╭─ Extracted records

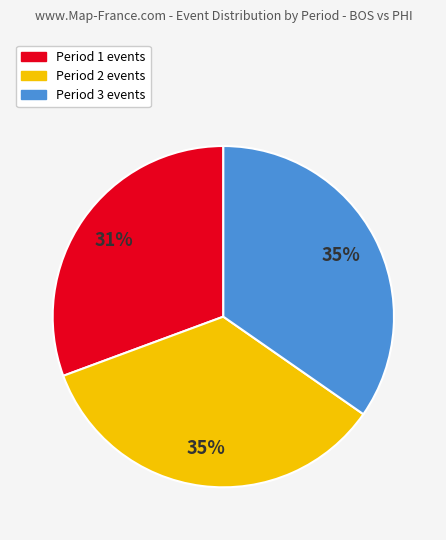

What is the smallest slice in the pie chart?

Period 1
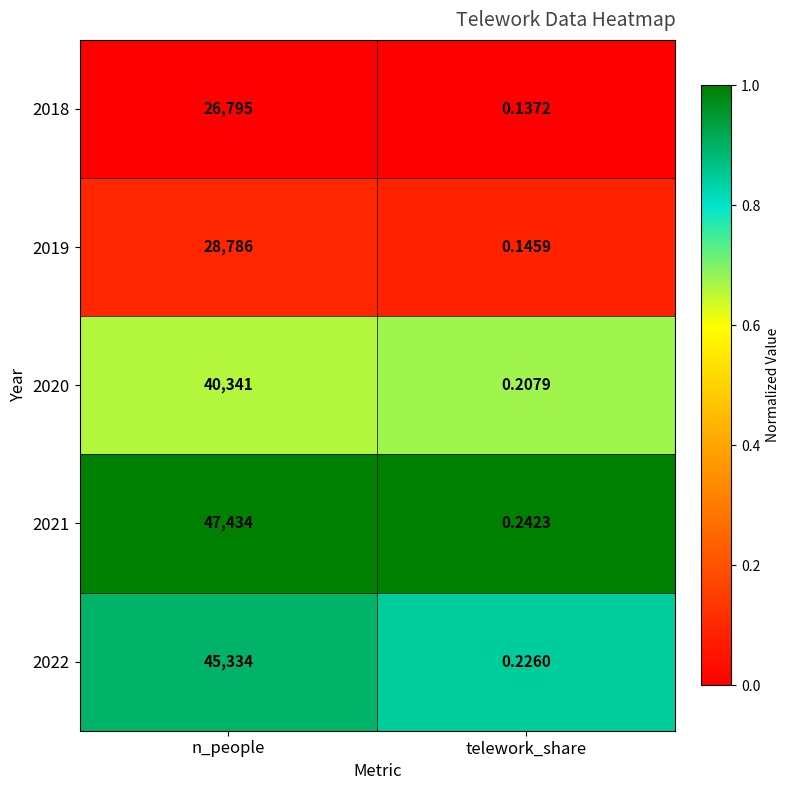

Where is 2018 nearest to the value 13397?

telework_share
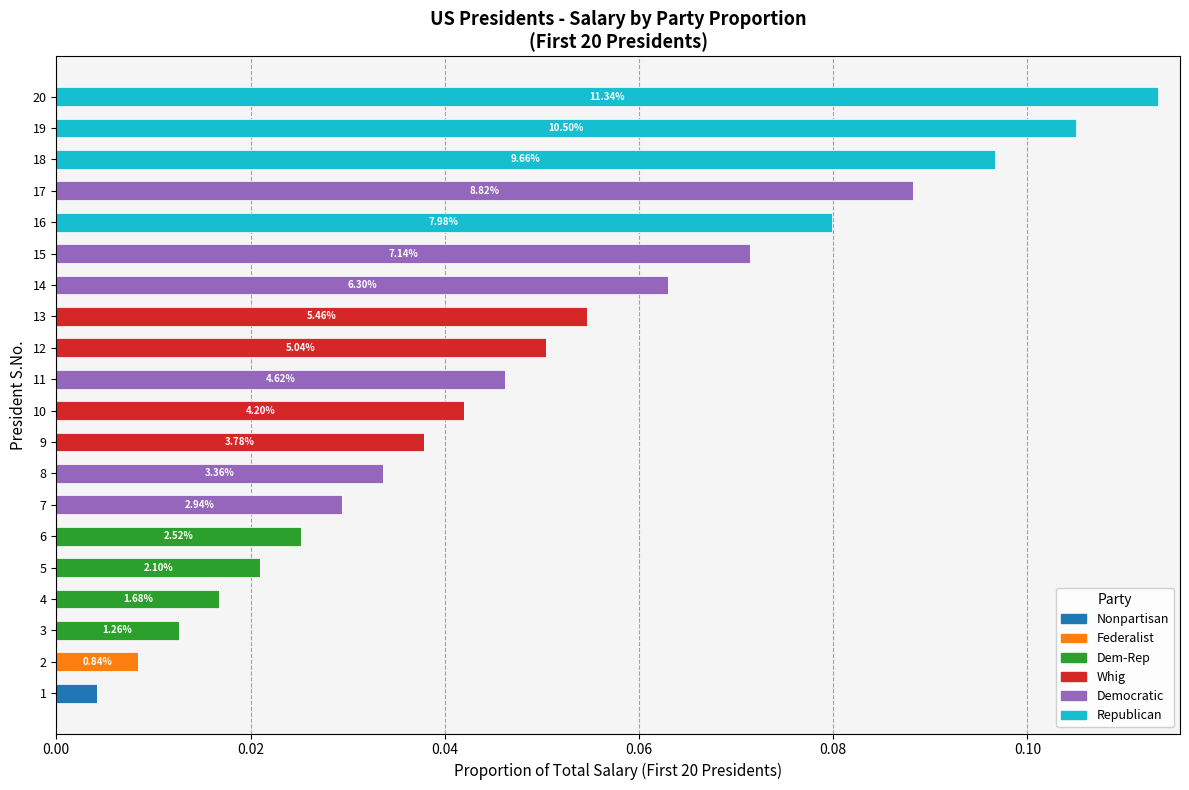

Which series has the largest total across all categories?

Republican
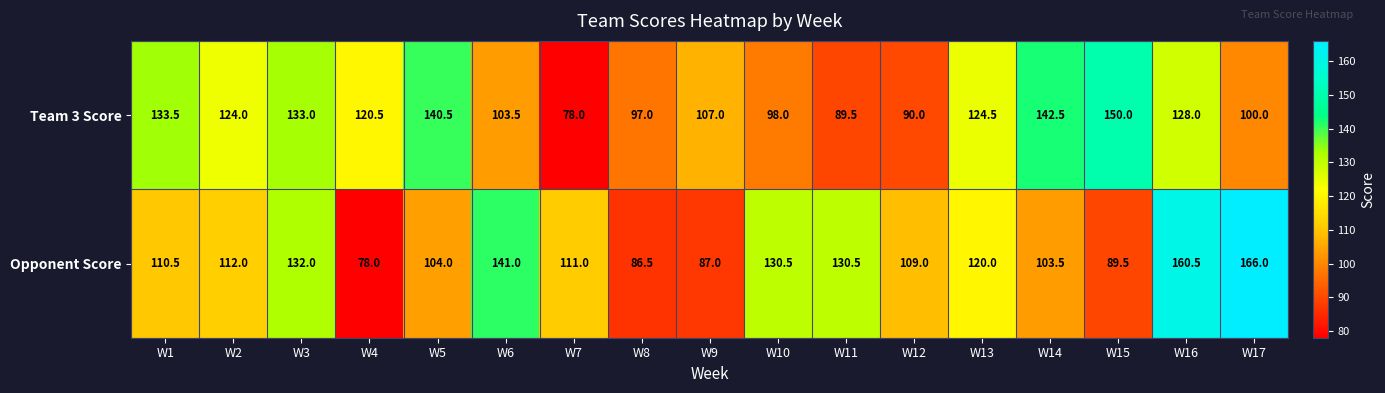

Rank the series by their maximum value, from lowest to highest.

Team 3 Score, Opponent Score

╰─

__About this task__.
Put every line of the entries above into a JSON array of strings, one string per line, skipping blank lines and leaving out the picture lines.

__Task answer__.
[
  "What is the smallest slice in the pie chart?",
  "Period 1",
  "Where is 2018 nearest to the value 13397?",
  "telework_share",
  "Which series has the largest total across all categories?",
  "Republican",
  "Rank the series by their maximum value, from lowest to highest.",
  "Team 3 Score, Opponent Score"
]